In August 2020, the European Commission formally granted a license to Kaftrio, the first triple-combination therapy to tackle the underlying cause of CF. The treatment, which combines elexacaftor, tezacaftor, and ivacaftor, is now available on the NHS bringing hope to thousands of people living with CF across the UK.
Over 80% of people with cystic fibrosis have at least one copy of the defective genetic variant F508del. In England, Kaftrio can be prescribed to people aged 12 and over with two copies of the F508del mutation, or one copy of F508del and one copy of a ‘minimal function mutation’.
In a new Cochrane Library review, researchers looked at different drugs (or drug combinations) for correcting the F508del mutation, including, for the first time, data from three Kaftrio trials.
They looked at 19 Randomised Controlled Trials that included monotherapy, dual therapy, and triple therapy approaches among 2959 participants worldwide and assessed their impact on outcomes important to people with CF, such as survival, quality of life, lung function, and safety.
The team found that for people with CF with one or two F508del variants aged 12 years or older, there is high-quality evidence that after six months, triple therapy with the drugs elexacaftor, tezacaftor, and ivacaftor improves quality of life and lung function (with few side effects). However, further trials are required in children (under 12 years) and those with more severe respiratory function, as well as further long-term safety monitoring.
====
_Problem description_: Carry on the text about the Kaftrio cystic fibrosis treatment from where it stops.

_Extracted records_:
====
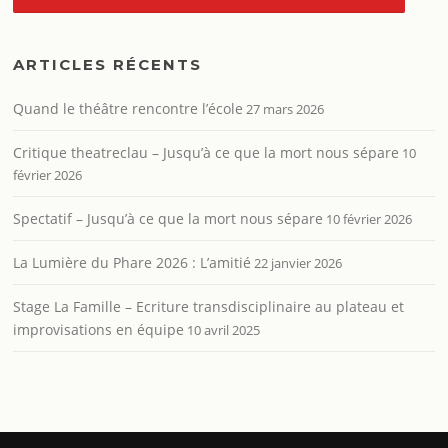
ARTICLES RÉCENTS
Quand le théâtre rencontre l’école
27 mars 2026
Critique theatreclau – Jusqu’à ce que la mort nous sépare
10
février 2026
Spectatif – Jusqu’à ce que la mort nous sépare
10 février 2026
La Lumière du Phare 2026 : L’amitié
22 janvier 2026
Stage La Famille – Ecriture transdisciplinaire au plateau et
improvisations en équipe
10 avril 2025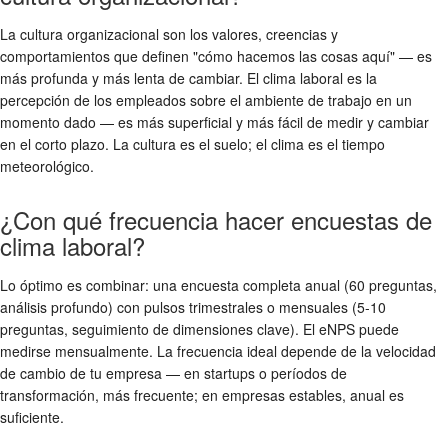
La cultura organizacional son los valores, creencias y
comportamientos que definen "cómo hacemos las cosas aquí" — es
más profunda y más lenta de cambiar. El clima laboral es la
percepción de los empleados sobre el ambiente de trabajo en un
momento dado — es más superficial y más fácil de medir y cambiar
en el corto plazo. La cultura es el suelo; el clima es el tiempo
meteorológico.
¿Con qué frecuencia hacer encuestas de
clima laboral?
Lo óptimo es combinar: una encuesta completa anual (60 preguntas,
análisis profundo) con pulsos trimestrales o mensuales (5-10
preguntas, seguimiento de dimensiones clave). El eNPS puede
medirse mensualmente. La frecuencia ideal depende de la velocidad
de cambio de tu empresa — en startups o períodos de
transformación, más frecuente; en empresas estables, anual es
suficiente.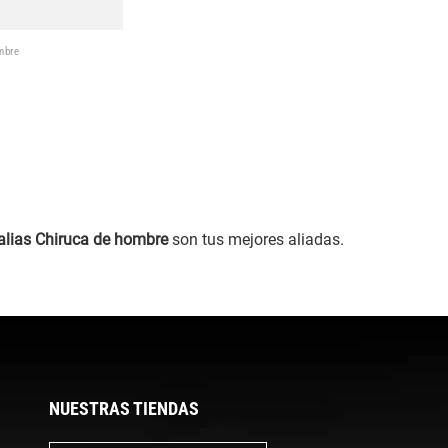
mbre
alias Chiruca de hombre
son tus mejores aliadas.
NUESTRAS TIENDAS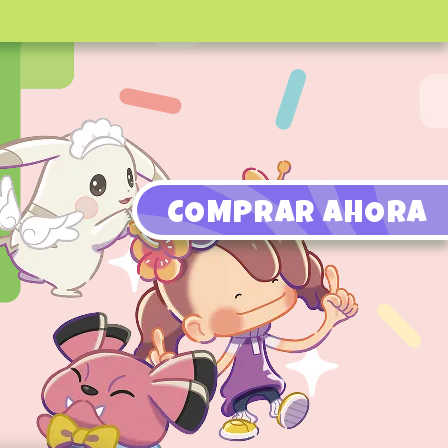
COMPRAR AHORA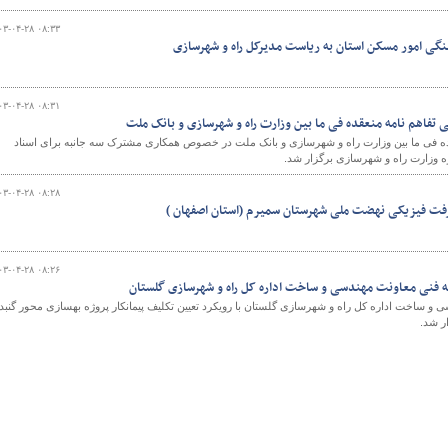
۰۳-۰۴-۲۸ ۰۸:۳۳
نگی امور مسکن استان به ریاست مدیرکل راه و شهرسازی
۰۳-۰۴-۲۸ ۰۸:۳۱
ی تفاهم نامه منعقده فی ما بین وزارت راه و شهرسازی و بانک ملت
ه فی ما بین وزارت راه و شهرسازی و بانک ملت در خصوص همکاری مشترک سه جانبه برای اسناد
زه وزارت راه و شهرسازی برگزار شد.
۰۳-۰۴-۲۸ ۰۸:۲۸
ت فیزیکی نهضت ملی شهرستان سمیرم (استان اصفهان )
۰۳-۰۴-۲۸ ۰۸:۲۶
ه فنی معاونت مهندسی ‌و ساخت اداره کل راه و شهرسازی گلستان
‌و ساخت اداره کل راه و شهرسازی گلستان با رویکرد تعیین تکلیف پیمانکار پروژه بهسازی محور گنبد
ر شد.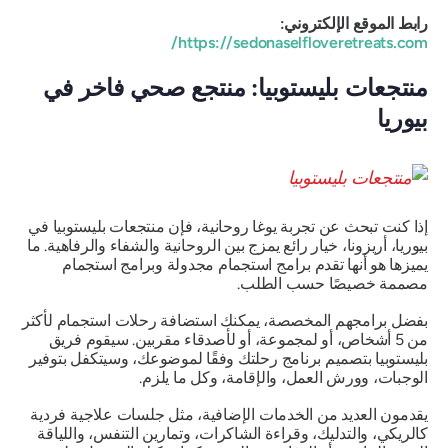
رابط الموقع الإلكتروني:
https://sedonaselfloveretreats.com/
منتجعات بليستوبيا: منتجع صحي فاخر في
بيوريا
إذا كنت تبحث عن تجربة يوغا روحانية، فإن منتجعات بليستوبيا في
بيوريا، أريزونا، خيار رائع يمزج بين الروحانية والشفاء والرفاهية. ما
يميزها هو أنها تقدم برامج استجمام مجدولة وبرامج استجمام
مصممة خصيصًا حسب الطلب.
بفضل برامجهم المخصصة، يمكنك استضافة رحلات استجمام لأكثر
من 5 أشخاص، أو لمجموعة، أو لأصدقاء مقربين. سيقوم فريق
بليستوبيا بتصميم برنامج رحلتك وفقًا لموضوعك، وسيتكفل بتوفير
الوجبات، وورش العمل، والإقامة، وكل ما يلزم.
يقدمون العديد من الخدمات الإضافية، مثل جلسات علاجية فردية
كالريكي، والتدليك، وقراءة الشاكرات، وتمارين التنفس، واللياقة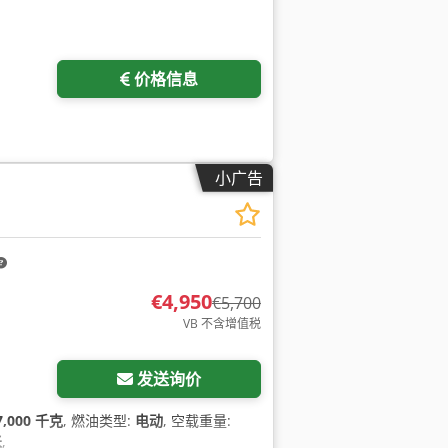
价格信息
小广告
€4,950
€5,700
VB 不含增值税
发送询价
7,000 千克
, 燃油类型:
电动
, 空载重量:
米
,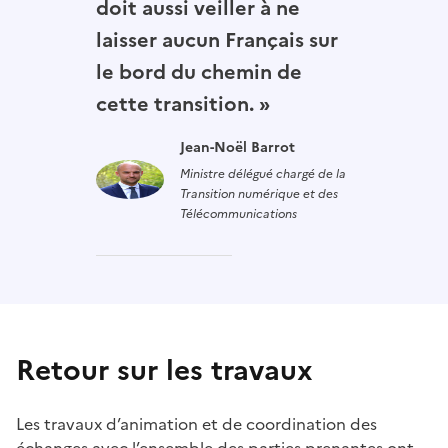
doit aussi veiller à ne
laisser aucun Français sur
le bord du chemin de
cette transition. »
Jean-Noël Barrot
Ministre délégué chargé de la
Transition numérique et des
Télécommunications
Retour sur les travaux
Les travaux d’animation et de coordination des
échanges avec l’ensemble des parties prenantes ont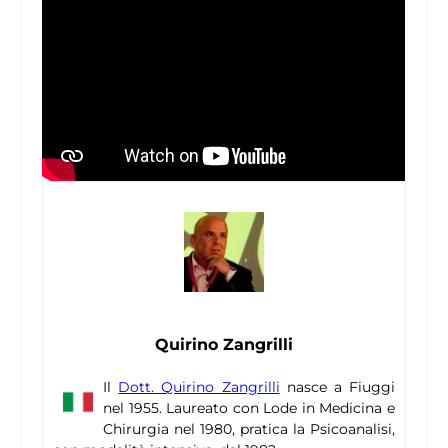
Quirino Zangrilli
Il
Dott. Quirino Zangrilli
nasce a Fiuggi
nel 1955. Laureato con Lode in Medicina e
Chirurgia nel 1980, pratica la Psicoanalisi,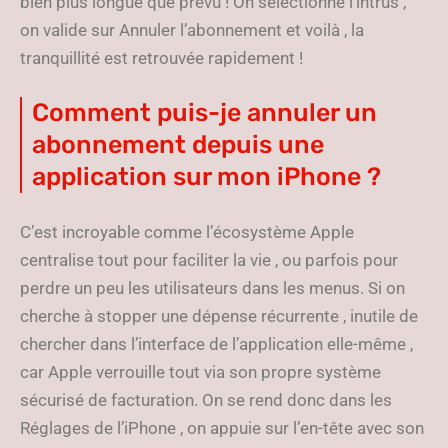
bien plus longue que prévu ! On sélectionne l’intrus ,
on valide sur Annuler l’abonnement et voilà , la
tranquillité est retrouvée rapidement !
Comment puis-je annuler un
abonnement depuis une
application sur mon iPhone ?
C’est incroyable comme l’écosystème Apple
centralise tout pour faciliter la vie , ou parfois pour
perdre un peu les utilisateurs dans les menus. Si on
cherche à stopper une dépense récurrente , inutile de
chercher dans l’interface de l’application elle-même ,
car Apple verrouille tout via son propre système
sécurisé de facturation. On se rend donc dans les
Réglages de l’iPhone , on appuie sur l’en-tête avec son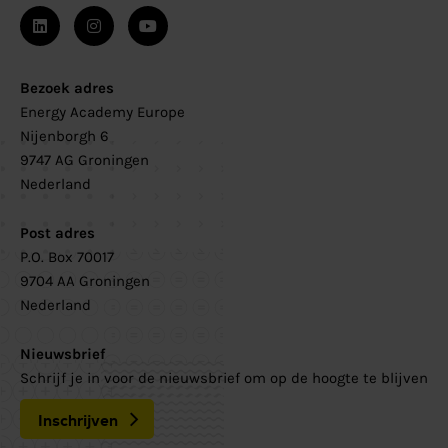
Bezoek adres
Energy Academy Europe
Nijenborgh 6
9747 AG Groningen
Nederland
Post adres
P.O. Box 70017
9704 AA Groningen
Nederland
Nieuwsbrief
Schrijf je in voor de nieuwsbrief om op de hoogte te blijven
Inschrijven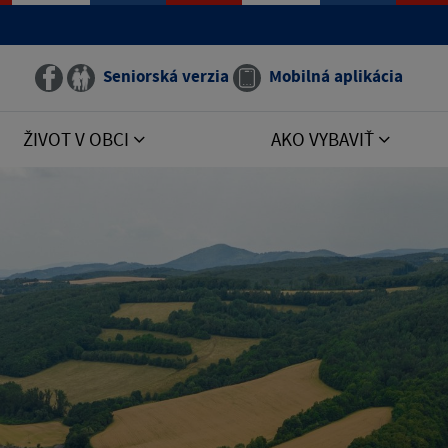
Seniorská verzia
Mobilná aplikácia
ŽIVOT V OBCI
AKO VYBAVIŤ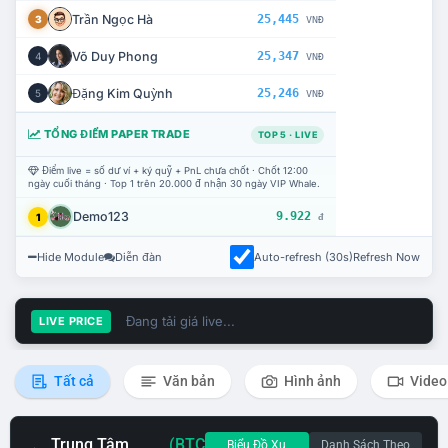
Trần Ngọc Hà
25,445
3
VNĐ
Võ Duy Phong
25,347
4
VNĐ
Đặng Kim Quỳnh
25,246
5
VNĐ
TỔNG ĐIỂM PAPER TRADE
TOP 5 · LIVE
Điểm live = số dư ví + ký quỹ + PnL chưa chốt · Chốt 12:00
ngày cuối tháng · Top 1 trên 20.000 đ nhận 30 ngày VIP Whale.
Demo123
9.922
1
đ
Hide Module
Diễn đàn
Auto-refresh (30s)
Refresh Now
Đang tải giá live...
LIVE PRICE
Tất cả
Văn bản
Hình ảnh
Video
Trung Tâm
(BTC
Biểu Đồ Xu
Danh Sách Theo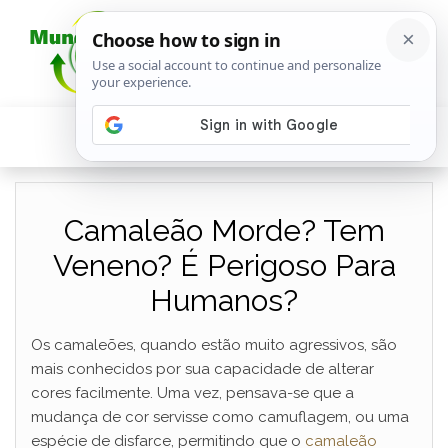
Camaleão Morde? Tem
Veneno? É Perigoso Para
Humanos?
Os camaleões, quando estão muito agressivos, são
mais conhecidos por sua capacidade de alterar
cores facilmente. Uma vez, pensava-se que a
mudança de cor servisse como camuflagem, ou uma
espécie de disfarce, permitindo que o
camaleão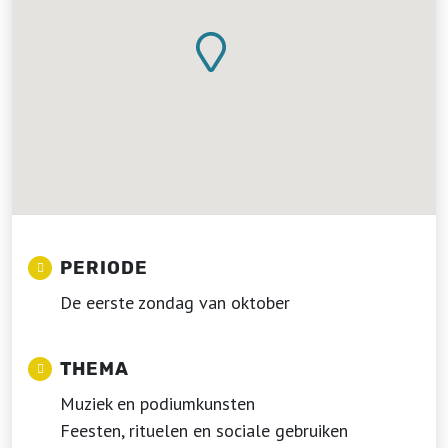
PERIODE
De eerste zondag van oktober
THEMA
Muziek en podiumkunsten
Feesten, rituelen en sociale gebruiken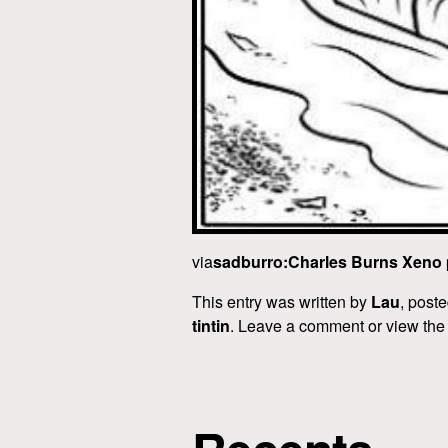
via
sadburro:Charles Burns Xeno p
This entry was written by
Lau
, post
tintin
. Leave a comment or view the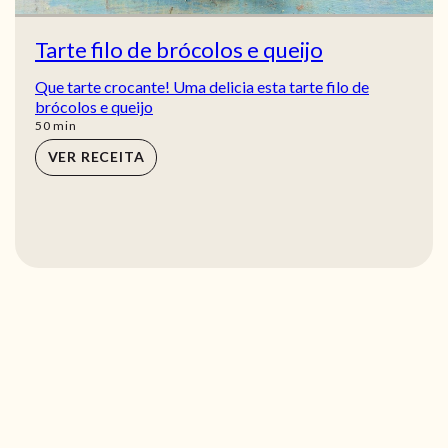
Tarte filo de brócolos e queijo
Que tarte crocante! Uma delicia esta tarte filo de
brócolos e queijo
min
50
min
VER RECEITA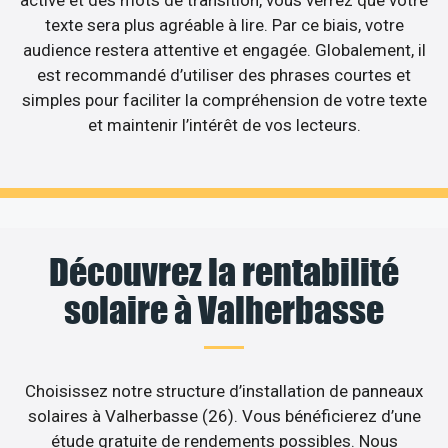
texte sera plus agréable à lire. Par ce biais, votre
audience restera attentive et engagée. Globalement, il
est recommandé d’utiliser des phrases courtes et
simples pour faciliter la compréhension de votre texte
et maintenir l’intérêt de vos lecteurs.
Découvrez la rentabilité
solaire à Valherbasse
Choisissez notre structure d’installation de panneaux
solaires à Valherbasse (26). Vous bénéficierez d’une
étude gratuite de rendements possibles. Nous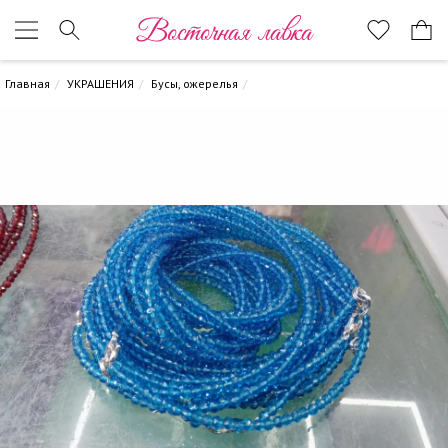
Восточная лавка
Главная
УКРАШЕНИЯ
Бусы, ожерелья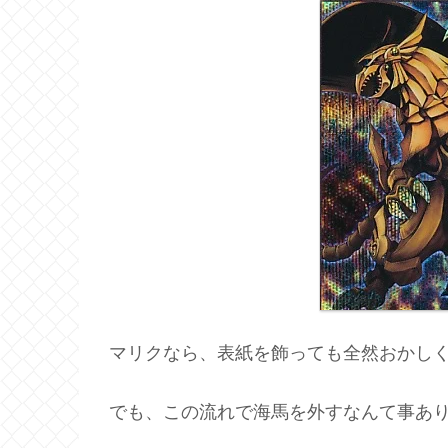
マリクなら、表紙を飾っても全然おかしくな
でも、この流れで海馬を外すなんて事あ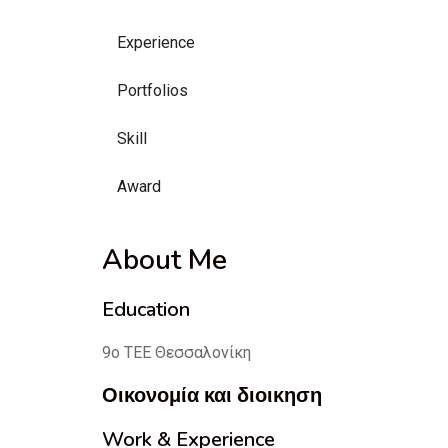
Experience
Portfolios
Skill
Award
About Me
Education
9ο ΤΕΕ Θεσσαλονίκη
Οικονομία και διοικηση
Work & Experience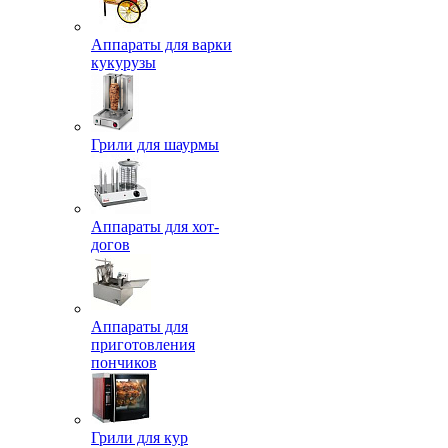
Аппараты для варки
кукурузы
Грили для шаурмы
Аппараты для хот-
догов
Аппараты для
приготовления
пончиков
Грили для кур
====
_Task output_:
Professor Kevin Southern led the review and has been involved in the care of children with CF for over 30 years.
Commenting on the findings, he said: “It has been great to work with the team to produce this comprehensive review, which clearly identifies the positive impact that triple therapy has on the wellbeing of people with CF.
“The benefits identified in trials will prove to be transformational for young adults with CF, who can now focus on maintaining good health as they move through adult life.
“The review concludes that people with CF with one or two F508del gene variants will benefit from this intervention. In some countries, people with this gene variant are not able to access this important new therapy because of both funding and regulatory issues, and this represents a significant inequality that needs to be addressed.”